Investigation of antigen loading in synthetic peptide vaccines for cancer immunotherapy

Vaccines that generate cytotoxic T lymphocyte (CTL) responses can be used to treat non communicable diseases such as cancer or chronic infection. However, there are few established vaccine platforms that generate responses of sufficient quality and magnitude that have translated into routine clinical application.

One therapeutic approach utilises vaccines based on peptide antigens. Peptide based vaccines are fully synthetic and therefore have considerable manufacturing and design advantages compared to other more complicated vaccine concepts, which may require biological processes such as fermentation and/or protein expression or the isolation and further manipulation of host cells. However, a major consideration in the design of a peptide vaccine is the low immunogenicity of peptide antigens. As such, peptide antigens must be delivered in specific ways and/or accompanied by an immune stimulant (i.e. an adjuvant compound).

Adjuvant compounds often work by triggering pattern recognition receptors such as the toll-like receptors (TLRs). There are various TLR adjuvants in clinical development, one of interest is resiquimod.

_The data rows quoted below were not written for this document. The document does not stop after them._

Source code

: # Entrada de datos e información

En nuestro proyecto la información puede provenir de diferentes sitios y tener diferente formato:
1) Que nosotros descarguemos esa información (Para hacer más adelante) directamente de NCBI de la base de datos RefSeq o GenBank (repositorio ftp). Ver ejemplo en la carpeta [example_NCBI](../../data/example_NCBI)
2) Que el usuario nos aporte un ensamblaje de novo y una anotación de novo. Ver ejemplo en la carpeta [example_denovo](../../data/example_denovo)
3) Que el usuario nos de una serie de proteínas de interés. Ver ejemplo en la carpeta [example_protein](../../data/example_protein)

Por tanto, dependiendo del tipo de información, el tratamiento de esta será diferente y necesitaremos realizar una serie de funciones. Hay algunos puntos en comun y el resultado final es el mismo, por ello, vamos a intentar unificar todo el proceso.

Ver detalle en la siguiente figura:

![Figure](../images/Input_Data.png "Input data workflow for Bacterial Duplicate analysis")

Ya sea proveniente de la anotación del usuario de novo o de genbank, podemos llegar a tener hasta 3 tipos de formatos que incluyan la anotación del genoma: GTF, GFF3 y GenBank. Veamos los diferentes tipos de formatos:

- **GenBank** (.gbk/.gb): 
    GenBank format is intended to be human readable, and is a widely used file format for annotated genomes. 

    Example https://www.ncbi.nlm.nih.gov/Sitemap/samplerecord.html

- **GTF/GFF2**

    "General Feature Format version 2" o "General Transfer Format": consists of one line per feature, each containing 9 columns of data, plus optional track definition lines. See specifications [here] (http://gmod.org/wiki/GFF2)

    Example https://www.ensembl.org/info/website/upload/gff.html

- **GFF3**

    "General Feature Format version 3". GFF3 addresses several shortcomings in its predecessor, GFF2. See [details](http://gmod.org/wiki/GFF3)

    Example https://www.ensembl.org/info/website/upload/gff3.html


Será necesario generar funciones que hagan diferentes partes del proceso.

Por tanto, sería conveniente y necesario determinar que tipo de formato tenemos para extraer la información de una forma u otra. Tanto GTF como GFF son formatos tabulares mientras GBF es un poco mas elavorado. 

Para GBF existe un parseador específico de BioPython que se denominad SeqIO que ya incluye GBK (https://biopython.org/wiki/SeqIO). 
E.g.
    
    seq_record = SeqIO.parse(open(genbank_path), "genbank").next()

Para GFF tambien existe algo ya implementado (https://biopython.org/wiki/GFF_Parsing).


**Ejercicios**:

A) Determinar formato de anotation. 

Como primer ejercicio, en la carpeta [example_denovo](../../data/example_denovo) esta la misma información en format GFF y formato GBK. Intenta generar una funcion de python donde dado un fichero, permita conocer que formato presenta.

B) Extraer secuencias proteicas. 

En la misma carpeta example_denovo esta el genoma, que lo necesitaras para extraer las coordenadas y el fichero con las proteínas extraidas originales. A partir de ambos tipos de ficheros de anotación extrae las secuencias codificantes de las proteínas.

Resiquimod has shown to be a promising cancer immunotherapeutic adjuvant and has proven ability to secrete cytokines, upregulate costimulatory molecule expression, and enhance antigen presentation to T cells resulting in the induction of antigen specific CD8+ T cell responses. Another mechanism involves the activation and proliferation of antigen specific CD4+ T-helper cells to support antibody production and/or the proliferation and differentiation of naive CD8+ T cells into CTLs. Additionally to this, ‘alternative help’ can be supplied by ancillary cells such as innate-like T cells. These cells contain a T-cell receptor (TCR), but unlike conventional T cells which take days to respond to stimuli, they can respond in minutes or hours. Invariant natural killer T (iNKT) cells are a well-studied innate-like T cell population and in contrast to conventional T cells that respond to peptide antigens presented by major histocompatibility complex (MHC) molecules, iNKTs respond to lipid antigens presented by the MHC class I like molecule CD1d. Engagement of the iNKT TCR with lipid antigens (such as α-galactosylceramide, α-GalCer) presented in the context of CD1d, results in the activation of the iNKT cells and a positive feedback loop of dendritic cell (DC) activation through provision of CD40 ligand (CD40L) which ultimately enhances T cell responses.

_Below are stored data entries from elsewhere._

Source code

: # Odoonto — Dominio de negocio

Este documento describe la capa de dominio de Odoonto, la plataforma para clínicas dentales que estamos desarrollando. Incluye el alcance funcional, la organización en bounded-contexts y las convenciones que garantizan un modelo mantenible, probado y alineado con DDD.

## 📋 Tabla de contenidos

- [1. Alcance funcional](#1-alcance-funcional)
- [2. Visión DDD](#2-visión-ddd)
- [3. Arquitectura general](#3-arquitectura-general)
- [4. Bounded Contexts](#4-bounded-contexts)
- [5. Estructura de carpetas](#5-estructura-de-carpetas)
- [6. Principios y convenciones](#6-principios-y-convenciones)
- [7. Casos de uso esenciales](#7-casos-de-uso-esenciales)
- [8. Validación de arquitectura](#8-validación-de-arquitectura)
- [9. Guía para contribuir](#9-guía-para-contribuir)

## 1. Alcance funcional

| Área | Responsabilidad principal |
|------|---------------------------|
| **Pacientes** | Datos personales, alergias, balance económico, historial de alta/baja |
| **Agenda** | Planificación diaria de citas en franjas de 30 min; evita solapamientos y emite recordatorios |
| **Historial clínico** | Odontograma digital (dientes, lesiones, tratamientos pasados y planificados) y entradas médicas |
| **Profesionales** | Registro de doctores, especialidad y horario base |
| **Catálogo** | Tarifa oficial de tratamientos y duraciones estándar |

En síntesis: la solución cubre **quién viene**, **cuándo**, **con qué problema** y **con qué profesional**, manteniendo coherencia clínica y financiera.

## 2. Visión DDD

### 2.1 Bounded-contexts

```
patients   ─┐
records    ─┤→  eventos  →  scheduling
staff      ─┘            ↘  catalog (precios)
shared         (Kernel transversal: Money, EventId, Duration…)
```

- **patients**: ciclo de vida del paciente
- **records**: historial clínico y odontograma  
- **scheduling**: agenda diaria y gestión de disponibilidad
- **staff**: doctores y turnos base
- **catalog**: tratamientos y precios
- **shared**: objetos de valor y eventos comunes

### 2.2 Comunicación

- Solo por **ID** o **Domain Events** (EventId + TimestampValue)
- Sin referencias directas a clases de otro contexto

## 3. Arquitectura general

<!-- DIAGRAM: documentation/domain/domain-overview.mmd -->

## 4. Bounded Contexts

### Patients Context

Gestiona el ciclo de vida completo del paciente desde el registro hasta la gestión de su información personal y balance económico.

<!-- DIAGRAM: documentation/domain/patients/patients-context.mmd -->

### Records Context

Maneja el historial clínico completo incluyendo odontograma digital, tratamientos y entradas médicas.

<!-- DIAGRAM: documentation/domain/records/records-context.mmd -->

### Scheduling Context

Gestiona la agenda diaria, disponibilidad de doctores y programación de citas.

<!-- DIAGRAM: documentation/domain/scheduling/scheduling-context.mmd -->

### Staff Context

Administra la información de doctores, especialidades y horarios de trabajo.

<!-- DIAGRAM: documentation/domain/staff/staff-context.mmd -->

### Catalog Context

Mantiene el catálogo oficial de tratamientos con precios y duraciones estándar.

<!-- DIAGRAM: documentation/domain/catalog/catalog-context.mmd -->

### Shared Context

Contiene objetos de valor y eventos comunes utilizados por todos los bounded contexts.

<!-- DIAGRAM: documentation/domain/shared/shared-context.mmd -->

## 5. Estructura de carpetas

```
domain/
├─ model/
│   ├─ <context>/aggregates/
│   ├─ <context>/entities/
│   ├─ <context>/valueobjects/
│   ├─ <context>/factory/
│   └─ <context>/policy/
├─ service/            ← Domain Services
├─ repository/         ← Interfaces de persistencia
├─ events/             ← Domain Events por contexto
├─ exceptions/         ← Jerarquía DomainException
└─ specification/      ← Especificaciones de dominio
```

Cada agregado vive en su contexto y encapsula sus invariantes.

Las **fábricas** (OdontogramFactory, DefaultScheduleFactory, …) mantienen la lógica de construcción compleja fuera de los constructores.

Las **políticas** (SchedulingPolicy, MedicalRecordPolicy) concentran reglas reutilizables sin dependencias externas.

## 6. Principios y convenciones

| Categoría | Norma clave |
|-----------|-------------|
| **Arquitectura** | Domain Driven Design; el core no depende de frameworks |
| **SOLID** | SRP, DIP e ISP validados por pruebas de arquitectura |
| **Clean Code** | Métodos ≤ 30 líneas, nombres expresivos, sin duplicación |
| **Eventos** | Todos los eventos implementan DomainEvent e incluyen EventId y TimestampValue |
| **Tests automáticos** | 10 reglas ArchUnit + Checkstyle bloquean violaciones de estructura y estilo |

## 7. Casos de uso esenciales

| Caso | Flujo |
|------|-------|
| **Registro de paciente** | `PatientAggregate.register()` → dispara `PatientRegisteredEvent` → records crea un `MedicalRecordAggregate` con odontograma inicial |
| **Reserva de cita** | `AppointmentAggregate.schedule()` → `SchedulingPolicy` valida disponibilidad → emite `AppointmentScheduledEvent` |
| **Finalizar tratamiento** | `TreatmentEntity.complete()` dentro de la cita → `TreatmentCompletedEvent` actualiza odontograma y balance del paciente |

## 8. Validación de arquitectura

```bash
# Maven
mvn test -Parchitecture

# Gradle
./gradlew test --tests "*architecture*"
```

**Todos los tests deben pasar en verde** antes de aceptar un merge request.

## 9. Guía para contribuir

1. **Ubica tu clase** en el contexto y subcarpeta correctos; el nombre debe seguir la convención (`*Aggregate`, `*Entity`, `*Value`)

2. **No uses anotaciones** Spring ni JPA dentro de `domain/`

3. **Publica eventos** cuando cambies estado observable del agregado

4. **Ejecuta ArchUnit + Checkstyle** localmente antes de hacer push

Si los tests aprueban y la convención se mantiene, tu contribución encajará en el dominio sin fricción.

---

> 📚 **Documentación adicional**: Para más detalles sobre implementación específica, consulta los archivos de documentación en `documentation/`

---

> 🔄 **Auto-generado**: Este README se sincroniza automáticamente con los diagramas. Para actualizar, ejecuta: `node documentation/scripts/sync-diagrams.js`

In the case of peptide vaccines, chemical conjugation of the adjuvant and peptide antigen for either TLR or iNKT adjuvanted vaccines has been shown to further enhance immunogenicity compared to admixed controls. Most chemical conjugation approaches are limited to an equal molar ratio of adjuvant to antigen, whereas most vaccine formulations consist of higher molar amounts of peptide antigens compared to adjuvant. We therefore hypothesised that chemical conjugates containing increased amounts of peptide antigen would be more immunogenic and efficacious than those with lower peptide antigen.

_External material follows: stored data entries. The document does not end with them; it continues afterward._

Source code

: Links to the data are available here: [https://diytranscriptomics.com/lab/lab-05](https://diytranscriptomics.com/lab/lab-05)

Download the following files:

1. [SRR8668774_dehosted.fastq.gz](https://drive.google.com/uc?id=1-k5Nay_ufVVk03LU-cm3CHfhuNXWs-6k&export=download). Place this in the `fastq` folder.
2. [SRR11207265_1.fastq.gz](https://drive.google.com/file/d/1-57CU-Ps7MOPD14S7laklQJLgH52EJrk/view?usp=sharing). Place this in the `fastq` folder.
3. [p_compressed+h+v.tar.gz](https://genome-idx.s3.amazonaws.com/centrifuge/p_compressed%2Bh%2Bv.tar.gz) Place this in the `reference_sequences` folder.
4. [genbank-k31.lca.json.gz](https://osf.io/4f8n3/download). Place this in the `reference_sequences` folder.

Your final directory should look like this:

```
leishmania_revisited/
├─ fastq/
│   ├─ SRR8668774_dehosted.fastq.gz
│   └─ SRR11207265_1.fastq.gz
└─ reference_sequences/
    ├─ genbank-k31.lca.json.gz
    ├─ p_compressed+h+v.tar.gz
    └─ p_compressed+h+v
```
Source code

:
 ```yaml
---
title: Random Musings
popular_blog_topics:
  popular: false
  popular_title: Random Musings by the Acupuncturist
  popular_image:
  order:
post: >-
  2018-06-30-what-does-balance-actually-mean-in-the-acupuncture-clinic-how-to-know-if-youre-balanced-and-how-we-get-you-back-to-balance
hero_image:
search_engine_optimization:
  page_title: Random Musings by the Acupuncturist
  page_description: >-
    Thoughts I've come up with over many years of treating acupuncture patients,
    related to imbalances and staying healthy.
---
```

To investigate this hypothesis, a series of dendron vaccines were synthesised that contained one to eight copies of peptide antigen to adjuvant molecules. During the course of this research various adjuvants (i.e. α-GalCer and α-galactosylphytosphingosphine (α-GalPhs), and a derivatised form of the TLR 7/8 agonist resiquimod), protease-cleavable linkers, and conjugation chemistries were investigated in the context of a PEE-G dendron core. Surprisingly, installation of the cyclooctyne moiety for use in strain-promoted alkyne-azide cycloaddition (SPAAC) conjugation methodology proved difficult and was ultimately replaced with oxime ligation.

Data generated on the vaccines synthesised confirmed conjugation indeed improves immunogenicity, however for admixes or conjugates there was little observable advantage gained by increasing the amount of antigen. Although further investigations will be required to completely disprove the hypothesis, the compounds synthesised and tested have opened up new areas of chemical and immunological investigation. In particular, the multigenerational branched conjugate design could generate strong T cell responses without eliciting potent innate immune stimulation which could be used to lower the impact of therapeutic vaccination.